I don't know if NoSQL databases will suffer the same fate as object databases did back in the 90's but the landscape seems to have shifted since then. The biggest change is that DBAs are less powerful than they used to be. It used to be that if you were working on any application that was even remotely related to data, you had to have at least a slice of the DBA's time allocated to your project. Now, unless the application/business is very data centric (like accounting, ERP, CRM, etc.), there may not even be a DBA in the picture. This trend is a result of two innovations. First, is object relational mapping (ORM) technology where schemas and queries are automatically generated based on the code that the programmer writes. With ORM, you work in an object model and the data model follows. This takes the data model out of the DBA's hands. The second innovation is cheap databases. When databases were expensive, they were centrally managed and tightly controlled. To get access to a database, you needed to involve the database group. Now, with free databases, the database becomes just another component in the application. The database group doesn't get involved.

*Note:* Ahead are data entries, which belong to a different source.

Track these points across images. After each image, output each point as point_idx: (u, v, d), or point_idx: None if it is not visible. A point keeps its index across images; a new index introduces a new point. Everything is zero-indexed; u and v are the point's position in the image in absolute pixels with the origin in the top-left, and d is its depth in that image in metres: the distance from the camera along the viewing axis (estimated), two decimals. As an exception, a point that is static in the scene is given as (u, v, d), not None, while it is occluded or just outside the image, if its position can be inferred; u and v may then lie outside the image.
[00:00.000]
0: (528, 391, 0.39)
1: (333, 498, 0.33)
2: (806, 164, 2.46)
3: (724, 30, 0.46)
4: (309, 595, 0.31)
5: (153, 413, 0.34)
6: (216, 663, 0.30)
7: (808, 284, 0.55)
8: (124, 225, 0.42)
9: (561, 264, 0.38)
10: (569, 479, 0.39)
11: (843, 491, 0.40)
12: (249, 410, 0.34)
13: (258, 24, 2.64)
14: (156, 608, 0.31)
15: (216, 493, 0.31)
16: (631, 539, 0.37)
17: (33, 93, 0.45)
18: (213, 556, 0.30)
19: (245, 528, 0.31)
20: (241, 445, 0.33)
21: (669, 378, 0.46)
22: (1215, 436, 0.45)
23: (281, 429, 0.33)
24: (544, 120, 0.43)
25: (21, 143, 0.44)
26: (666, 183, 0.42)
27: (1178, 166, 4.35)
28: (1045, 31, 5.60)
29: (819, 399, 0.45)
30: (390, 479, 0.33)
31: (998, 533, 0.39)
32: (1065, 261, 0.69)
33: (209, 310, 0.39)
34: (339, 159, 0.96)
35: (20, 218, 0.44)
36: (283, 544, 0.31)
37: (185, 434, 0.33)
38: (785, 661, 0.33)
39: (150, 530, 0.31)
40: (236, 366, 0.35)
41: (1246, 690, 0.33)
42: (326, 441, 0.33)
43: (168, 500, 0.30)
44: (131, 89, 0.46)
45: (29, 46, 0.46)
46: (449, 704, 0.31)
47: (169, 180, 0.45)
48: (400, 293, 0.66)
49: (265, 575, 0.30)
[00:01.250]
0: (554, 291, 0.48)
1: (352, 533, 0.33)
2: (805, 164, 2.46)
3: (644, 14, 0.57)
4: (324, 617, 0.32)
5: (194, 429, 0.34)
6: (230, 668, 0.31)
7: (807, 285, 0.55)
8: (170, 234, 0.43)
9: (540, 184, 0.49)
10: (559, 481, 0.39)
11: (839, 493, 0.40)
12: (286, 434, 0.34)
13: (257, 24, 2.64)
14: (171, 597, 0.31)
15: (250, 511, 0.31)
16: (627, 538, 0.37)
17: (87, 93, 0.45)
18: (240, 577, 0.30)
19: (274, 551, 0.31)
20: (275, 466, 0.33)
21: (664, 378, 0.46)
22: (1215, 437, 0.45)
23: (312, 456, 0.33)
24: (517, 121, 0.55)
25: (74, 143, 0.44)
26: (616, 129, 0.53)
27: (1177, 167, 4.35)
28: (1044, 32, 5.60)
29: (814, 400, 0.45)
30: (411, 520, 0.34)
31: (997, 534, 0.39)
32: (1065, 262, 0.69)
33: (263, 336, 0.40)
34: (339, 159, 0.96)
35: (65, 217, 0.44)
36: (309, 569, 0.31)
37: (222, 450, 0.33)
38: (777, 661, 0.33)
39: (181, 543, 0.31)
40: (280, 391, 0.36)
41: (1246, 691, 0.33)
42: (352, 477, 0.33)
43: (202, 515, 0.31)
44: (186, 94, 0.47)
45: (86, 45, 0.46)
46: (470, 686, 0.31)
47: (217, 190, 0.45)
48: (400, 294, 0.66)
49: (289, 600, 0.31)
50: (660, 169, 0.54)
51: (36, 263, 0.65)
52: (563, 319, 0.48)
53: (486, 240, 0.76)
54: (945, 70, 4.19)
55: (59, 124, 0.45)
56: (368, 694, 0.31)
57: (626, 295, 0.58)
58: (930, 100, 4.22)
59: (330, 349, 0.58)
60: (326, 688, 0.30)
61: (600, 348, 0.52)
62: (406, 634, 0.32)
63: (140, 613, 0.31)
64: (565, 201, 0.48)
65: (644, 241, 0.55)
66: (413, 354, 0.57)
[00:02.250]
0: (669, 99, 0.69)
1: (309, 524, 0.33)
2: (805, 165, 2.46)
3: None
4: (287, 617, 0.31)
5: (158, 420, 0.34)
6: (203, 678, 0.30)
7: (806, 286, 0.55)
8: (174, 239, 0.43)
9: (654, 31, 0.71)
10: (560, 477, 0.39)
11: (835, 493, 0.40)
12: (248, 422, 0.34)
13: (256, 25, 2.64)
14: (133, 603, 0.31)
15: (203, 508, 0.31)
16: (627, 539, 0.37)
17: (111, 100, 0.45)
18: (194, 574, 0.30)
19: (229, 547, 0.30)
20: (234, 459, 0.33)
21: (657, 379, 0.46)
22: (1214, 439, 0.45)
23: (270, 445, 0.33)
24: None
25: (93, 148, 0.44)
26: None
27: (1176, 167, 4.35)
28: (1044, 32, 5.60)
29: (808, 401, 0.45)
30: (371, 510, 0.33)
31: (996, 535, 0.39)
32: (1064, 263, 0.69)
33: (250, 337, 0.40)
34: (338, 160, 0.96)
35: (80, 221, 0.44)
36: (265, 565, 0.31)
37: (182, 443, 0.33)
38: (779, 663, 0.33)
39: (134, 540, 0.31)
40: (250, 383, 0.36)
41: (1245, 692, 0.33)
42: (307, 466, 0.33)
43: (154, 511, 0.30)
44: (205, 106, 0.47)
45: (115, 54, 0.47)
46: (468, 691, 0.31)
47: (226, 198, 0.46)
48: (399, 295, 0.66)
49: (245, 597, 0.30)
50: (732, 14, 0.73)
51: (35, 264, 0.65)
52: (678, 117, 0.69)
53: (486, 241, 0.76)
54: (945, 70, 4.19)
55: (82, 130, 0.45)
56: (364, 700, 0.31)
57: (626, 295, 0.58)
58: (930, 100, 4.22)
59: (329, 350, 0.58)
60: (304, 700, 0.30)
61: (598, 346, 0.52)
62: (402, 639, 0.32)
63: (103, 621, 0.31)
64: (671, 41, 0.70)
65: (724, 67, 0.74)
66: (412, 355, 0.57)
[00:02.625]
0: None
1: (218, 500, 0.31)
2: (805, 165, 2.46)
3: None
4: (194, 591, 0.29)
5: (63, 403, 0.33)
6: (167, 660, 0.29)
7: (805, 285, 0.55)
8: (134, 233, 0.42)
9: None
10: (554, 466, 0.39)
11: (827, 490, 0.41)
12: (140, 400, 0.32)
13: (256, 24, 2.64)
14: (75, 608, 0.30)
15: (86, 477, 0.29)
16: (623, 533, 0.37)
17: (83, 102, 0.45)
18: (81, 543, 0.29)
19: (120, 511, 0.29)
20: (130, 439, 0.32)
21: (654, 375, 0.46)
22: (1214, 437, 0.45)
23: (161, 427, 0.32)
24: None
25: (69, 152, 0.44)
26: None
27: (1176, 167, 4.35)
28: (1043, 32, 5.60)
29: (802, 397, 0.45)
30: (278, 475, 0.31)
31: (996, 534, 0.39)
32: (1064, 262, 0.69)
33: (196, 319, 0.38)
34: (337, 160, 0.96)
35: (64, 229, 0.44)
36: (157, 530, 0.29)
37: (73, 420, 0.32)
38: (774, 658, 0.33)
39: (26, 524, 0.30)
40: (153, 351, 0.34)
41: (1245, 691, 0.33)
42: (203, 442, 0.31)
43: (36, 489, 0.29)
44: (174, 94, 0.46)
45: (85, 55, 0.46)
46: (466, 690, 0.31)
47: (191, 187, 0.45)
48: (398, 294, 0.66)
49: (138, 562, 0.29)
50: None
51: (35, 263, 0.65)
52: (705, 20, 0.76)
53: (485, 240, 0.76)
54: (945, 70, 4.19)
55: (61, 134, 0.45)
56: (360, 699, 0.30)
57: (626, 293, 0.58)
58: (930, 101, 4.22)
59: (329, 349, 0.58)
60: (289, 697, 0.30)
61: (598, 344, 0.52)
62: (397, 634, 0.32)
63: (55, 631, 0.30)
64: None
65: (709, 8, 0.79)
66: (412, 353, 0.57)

Now that the database is a decision made by the programmer, I think non-relational databases have a better chance of adoption. Writing non-SQL queries to modify data is less daunting for a programmer who is accustomed to working in different programming languages. Still, the programmer needs good tools to browse and modify data because he doesn't want to write code for everything. Successful NoSQL databases will have administration tools. The JCR has the JCR Explorer. CMIS has a cool Adobe Air-based explorer. Both of these cases are repository standards that sit above a (relational or non-relational) database but they were critical for adoption. CouchDB has an administration client called Futon but most of the other NoSQL databases just support an API. You also want to have the data accessible to reporting and business intelligence tools. I think that a proliferation of administration/inspection/reporting tools will be a good signal that NoSQL is taking off.

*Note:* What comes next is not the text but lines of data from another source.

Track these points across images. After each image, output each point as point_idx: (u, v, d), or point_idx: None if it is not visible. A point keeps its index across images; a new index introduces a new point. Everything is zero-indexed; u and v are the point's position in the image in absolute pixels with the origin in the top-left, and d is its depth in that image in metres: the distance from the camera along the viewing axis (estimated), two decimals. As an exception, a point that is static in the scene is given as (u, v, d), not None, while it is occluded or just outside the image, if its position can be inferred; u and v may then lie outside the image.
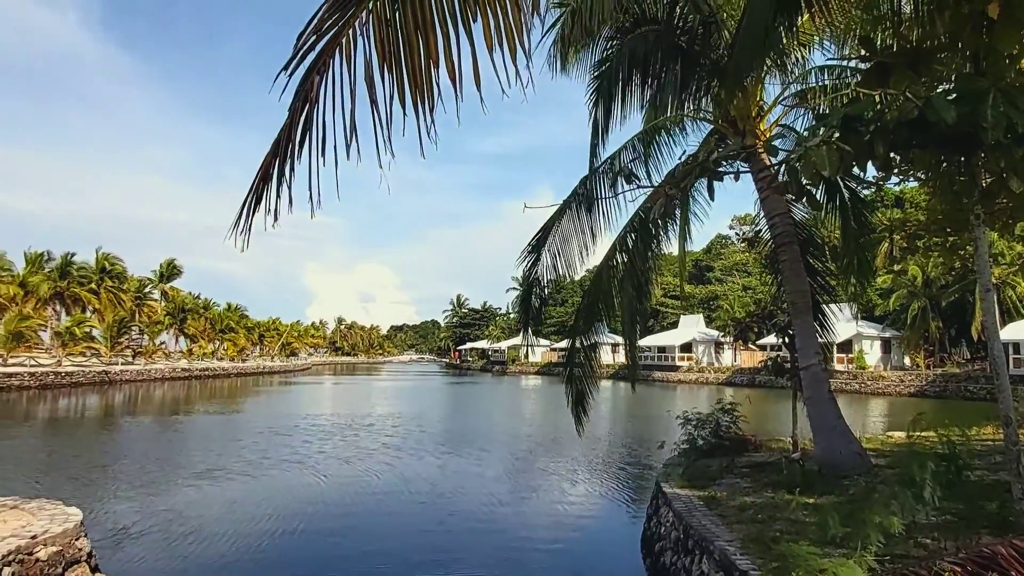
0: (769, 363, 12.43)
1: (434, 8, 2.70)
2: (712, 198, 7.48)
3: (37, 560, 6.18)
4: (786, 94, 11.23)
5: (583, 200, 11.29)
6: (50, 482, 14.30)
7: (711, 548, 6.43)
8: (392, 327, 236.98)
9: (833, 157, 3.44)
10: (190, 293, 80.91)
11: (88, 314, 60.94)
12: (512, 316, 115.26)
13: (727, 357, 63.81)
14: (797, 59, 11.05)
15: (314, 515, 11.82)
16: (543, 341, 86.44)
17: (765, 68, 9.79)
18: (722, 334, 62.77)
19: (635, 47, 9.95)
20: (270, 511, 11.95)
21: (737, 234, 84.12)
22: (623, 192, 11.19)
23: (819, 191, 9.56)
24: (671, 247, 11.80)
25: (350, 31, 2.83)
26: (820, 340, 10.84)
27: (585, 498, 13.56)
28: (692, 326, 68.29)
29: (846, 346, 47.58)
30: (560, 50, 11.37)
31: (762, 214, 11.25)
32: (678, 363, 64.63)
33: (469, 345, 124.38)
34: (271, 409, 35.05)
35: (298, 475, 15.52)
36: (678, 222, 10.93)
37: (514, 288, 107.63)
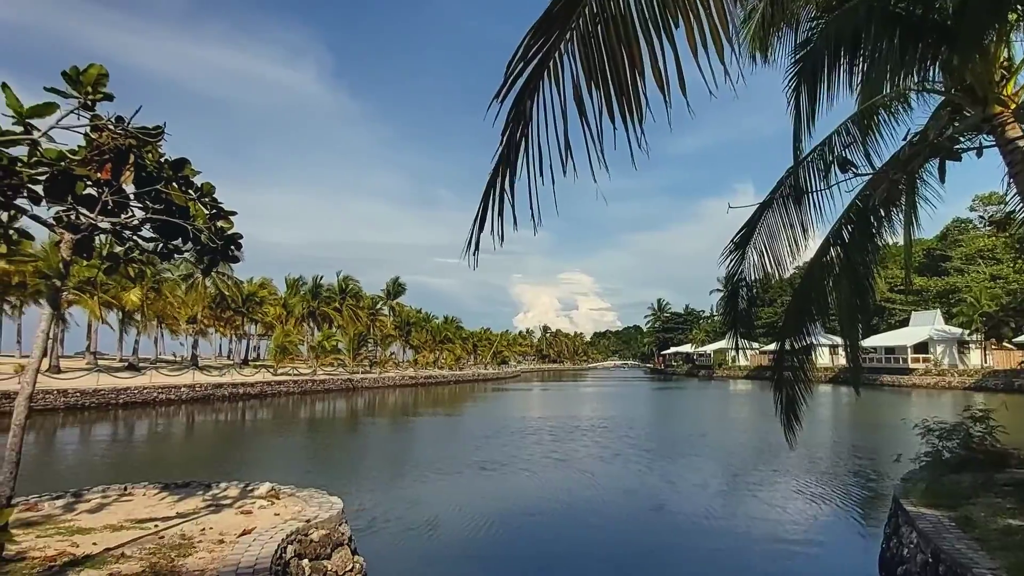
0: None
1: (635, 20, 2.75)
2: (943, 179, 6.58)
3: (312, 541, 7.16)
4: (1041, 48, 9.54)
5: (790, 192, 10.52)
6: (313, 473, 16.43)
7: (968, 576, 5.63)
8: (595, 334, 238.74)
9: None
10: (413, 308, 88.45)
11: (334, 329, 69.11)
12: (716, 319, 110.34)
13: (974, 358, 55.21)
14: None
15: (534, 514, 12.34)
16: (751, 343, 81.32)
17: (1009, 22, 8.43)
18: (966, 331, 54.40)
19: (842, 22, 9.12)
20: (495, 506, 12.71)
21: (981, 216, 72.67)
22: (838, 183, 10.28)
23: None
24: (895, 236, 10.54)
25: (556, 54, 2.98)
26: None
27: (809, 512, 12.54)
28: (926, 323, 60.20)
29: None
30: (758, 36, 10.72)
31: (1013, 191, 9.66)
32: (911, 365, 57.30)
33: (673, 350, 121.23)
34: (488, 413, 37.12)
35: (518, 475, 16.22)
36: (903, 208, 9.75)
37: (717, 290, 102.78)
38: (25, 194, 4.68)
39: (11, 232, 4.89)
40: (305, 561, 6.90)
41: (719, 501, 13.63)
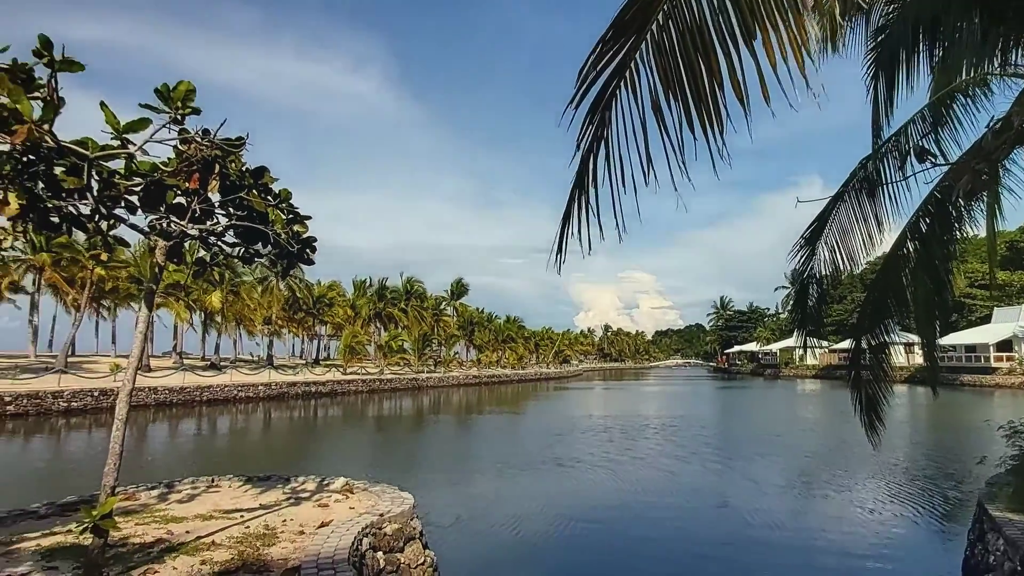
0: None
1: (712, 31, 2.68)
2: (1031, 167, 6.15)
3: (385, 534, 7.31)
4: None
5: (864, 185, 10.06)
6: (383, 469, 16.77)
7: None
8: (656, 332, 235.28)
9: None
10: (476, 308, 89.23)
11: (399, 329, 70.45)
12: (783, 316, 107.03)
13: (1067, 357, 51.60)
14: None
15: (610, 511, 12.23)
16: (820, 342, 78.38)
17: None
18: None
19: (920, 6, 8.66)
20: (570, 502, 12.67)
21: (1068, 207, 67.73)
22: (915, 174, 9.77)
23: None
24: (976, 229, 9.94)
25: (632, 63, 2.93)
26: None
27: (888, 514, 11.99)
28: (1010, 320, 56.62)
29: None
30: (828, 24, 10.26)
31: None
32: (993, 364, 53.98)
33: (737, 348, 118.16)
34: (555, 411, 37.12)
35: (594, 472, 16.10)
36: (985, 199, 9.18)
37: (783, 286, 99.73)
38: (122, 204, 4.95)
39: (110, 240, 5.18)
40: (379, 554, 7.04)
41: (801, 502, 13.23)
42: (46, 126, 3.91)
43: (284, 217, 5.80)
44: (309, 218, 6.02)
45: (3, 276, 41.35)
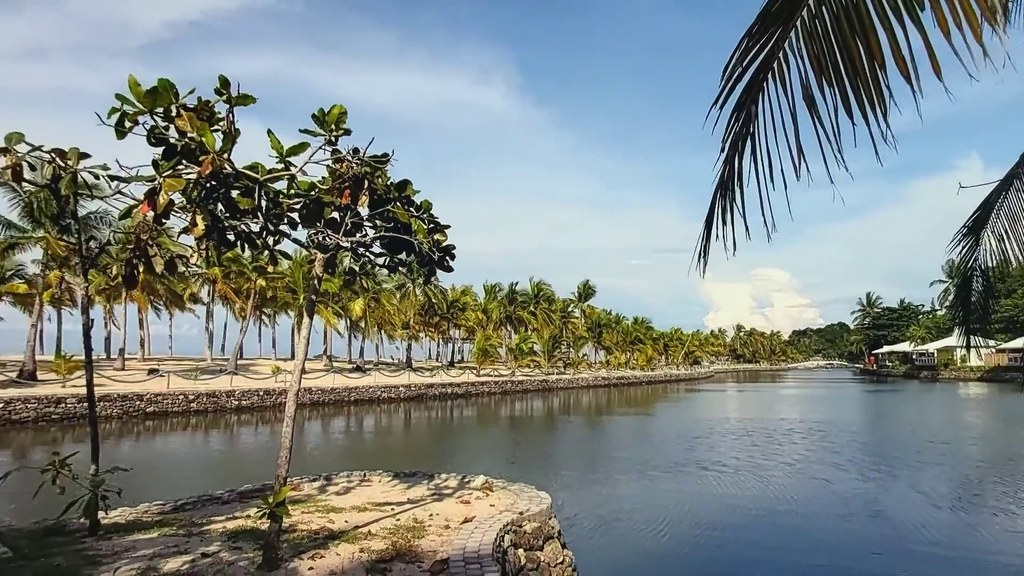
0: None
1: (871, 9, 2.48)
2: None
3: (525, 532, 7.41)
4: None
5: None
6: (518, 468, 17.04)
7: None
8: (794, 332, 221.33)
9: None
10: (604, 310, 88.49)
11: (529, 332, 71.37)
12: (940, 313, 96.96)
13: None
14: None
15: (747, 521, 11.66)
16: (986, 340, 70.09)
17: None
18: None
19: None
20: (704, 509, 12.25)
21: None
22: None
23: None
24: None
25: (780, 53, 2.79)
26: None
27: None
28: None
29: None
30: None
31: None
32: None
33: (887, 348, 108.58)
34: (688, 413, 36.04)
35: (727, 477, 15.52)
36: None
37: (940, 280, 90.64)
38: (286, 221, 5.41)
39: (276, 253, 5.67)
40: (520, 551, 7.14)
41: (973, 517, 11.94)
42: (225, 155, 4.35)
43: (425, 227, 6.05)
44: (448, 227, 6.25)
45: (185, 289, 46.57)
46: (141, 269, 5.28)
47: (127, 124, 4.23)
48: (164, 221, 4.77)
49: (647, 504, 12.65)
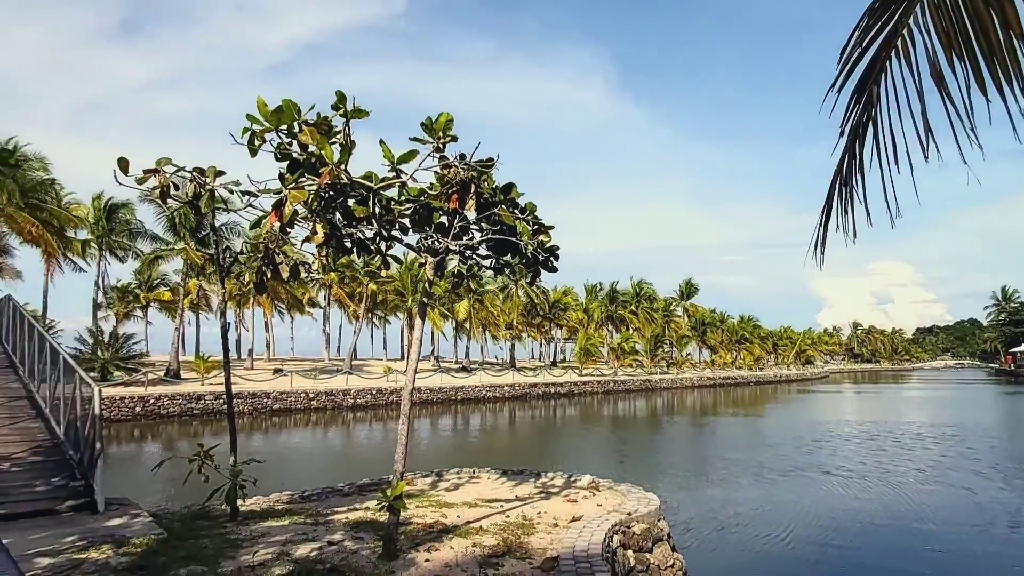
0: None
1: None
2: None
3: (634, 533, 7.28)
4: None
5: None
6: (622, 468, 16.80)
7: None
8: (918, 329, 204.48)
9: None
10: (708, 308, 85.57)
11: (630, 331, 70.27)
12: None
13: None
14: None
15: (876, 531, 10.84)
16: None
17: None
18: None
19: None
20: (828, 516, 11.55)
21: None
22: None
23: None
24: None
25: (904, 30, 2.60)
26: None
27: None
28: None
29: None
30: None
31: None
32: None
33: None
34: (803, 416, 34.16)
35: (853, 483, 14.58)
36: None
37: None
38: (397, 227, 5.61)
39: (388, 258, 5.90)
40: (629, 552, 7.02)
41: None
42: (342, 166, 4.57)
43: (530, 228, 6.08)
44: (552, 228, 6.25)
45: (305, 293, 49.53)
46: (269, 276, 5.65)
47: (256, 142, 4.54)
48: (288, 230, 5.08)
49: (765, 509, 12.07)
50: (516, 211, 5.97)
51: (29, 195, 31.28)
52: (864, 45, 2.71)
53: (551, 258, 6.34)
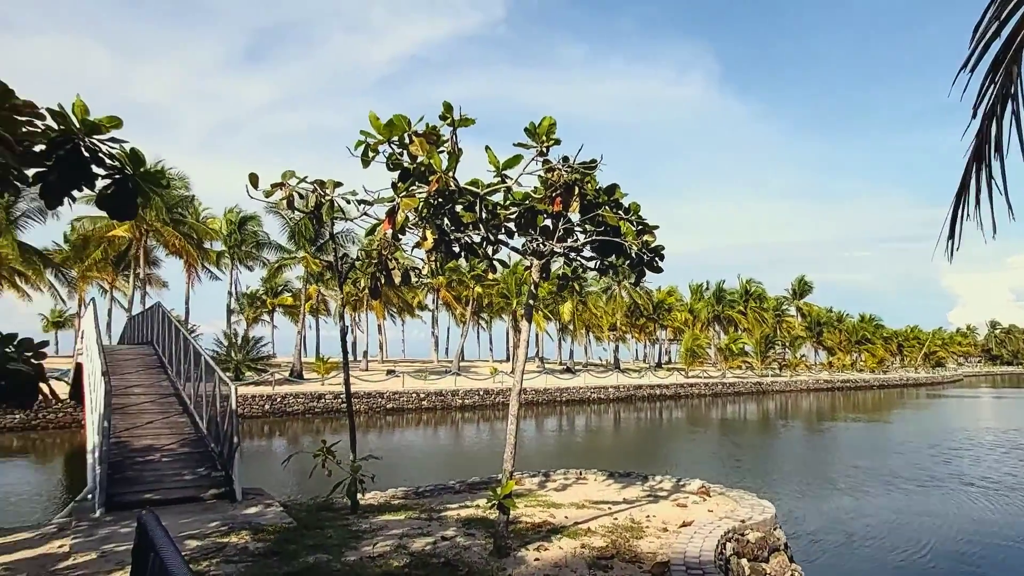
0: None
1: None
2: None
3: (748, 542, 6.96)
4: None
5: None
6: (733, 473, 16.10)
7: None
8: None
9: None
10: (823, 307, 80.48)
11: (739, 332, 67.40)
12: None
13: None
14: None
15: (1018, 550, 9.79)
16: None
17: None
18: None
19: None
20: (974, 532, 10.55)
21: None
22: None
23: None
24: None
25: None
26: None
27: None
28: None
29: None
30: None
31: None
32: None
33: None
34: (929, 422, 31.37)
35: (1000, 497, 13.27)
36: None
37: None
38: (503, 231, 5.68)
39: (495, 262, 5.99)
40: (744, 561, 6.72)
41: None
42: (450, 173, 4.70)
43: (634, 229, 5.97)
44: (656, 227, 6.09)
45: (414, 297, 51.38)
46: (383, 281, 5.89)
47: (370, 154, 4.76)
48: (400, 237, 5.28)
49: (899, 522, 11.15)
50: (620, 212, 5.88)
51: (173, 211, 34.57)
52: (1002, 19, 2.46)
53: (656, 258, 6.19)
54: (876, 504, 12.48)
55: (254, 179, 5.10)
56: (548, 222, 5.64)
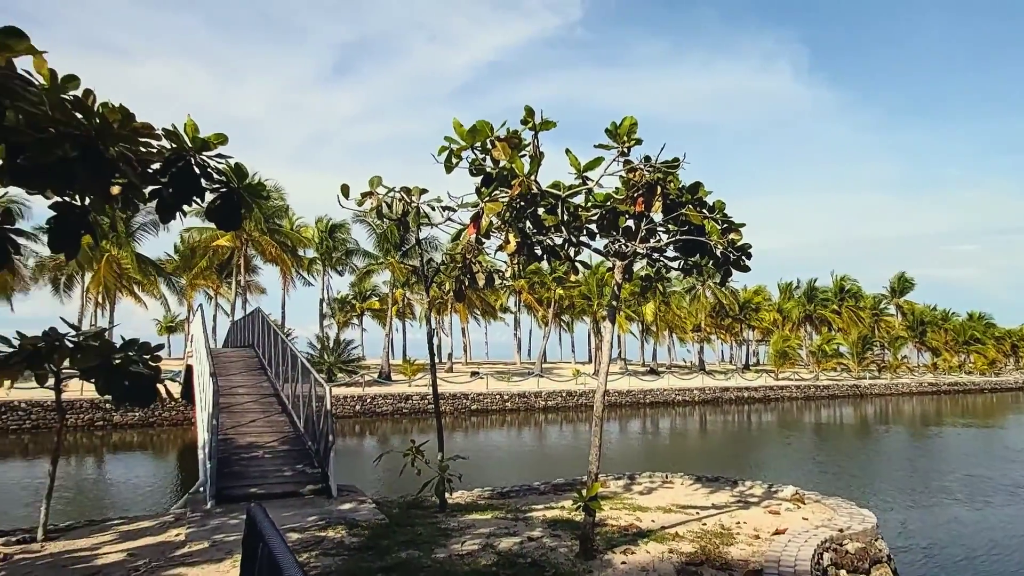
0: None
1: None
2: None
3: (847, 552, 6.58)
4: None
5: None
6: (828, 480, 15.26)
7: None
8: None
9: None
10: (925, 305, 75.00)
11: (833, 332, 63.91)
12: None
13: None
14: None
15: None
16: None
17: None
18: None
19: None
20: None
21: None
22: None
23: None
24: None
25: None
26: None
27: None
28: None
29: None
30: None
31: None
32: None
33: None
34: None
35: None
36: None
37: None
38: (584, 232, 5.65)
39: (576, 264, 5.96)
40: (843, 572, 6.37)
41: None
42: (532, 177, 4.72)
43: (719, 227, 5.79)
44: (743, 225, 5.89)
45: (497, 300, 51.95)
46: (467, 284, 5.99)
47: (453, 160, 4.85)
48: (484, 241, 5.35)
49: (997, 532, 10.26)
50: (704, 210, 5.72)
51: (269, 221, 36.60)
52: None
53: (743, 257, 5.98)
54: (1001, 516, 11.49)
55: (345, 190, 5.32)
56: (630, 223, 5.56)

Another potential advantage is the trend toward distributed applications which breaks the model of having a centralized database service. Oracle spent so much marketing force building up their database as being the centralized information repository to rule the enterprise. In this world of distributed services talking through open APIs, that monolithic image looks primitive. What is more important is minimal latency, fault tolerance, and the ability to scale to very large data sets. A large centralized (and generalized) resource is at a disadvantage along all three of these dimensions. When you start talking about lots of independent databases, the homogeneity of data persistence becomes less of a concern. It's not like you are going to be integrating these services with SQL. If you did, your integration would be very brittle because these agilely-developed services are in a constant state of evolution. You just need to have strong, stable APIs to push and pull data in the necessary formats.

The geeky programmer in me (that loved working on that CRM project) is rooting for NoSQL databases. The recovering DBA in me cringes at the thought of battling data corruption with inferior, unfamiliar tools. In a perfect world, there will be room for both technologies: relational databases for relational data that needs to be centrally managed as an enterprise asset; NoSQL databases for data that doesn't naturally fit into a relational database schema or has volumes that would strain traditional database technology.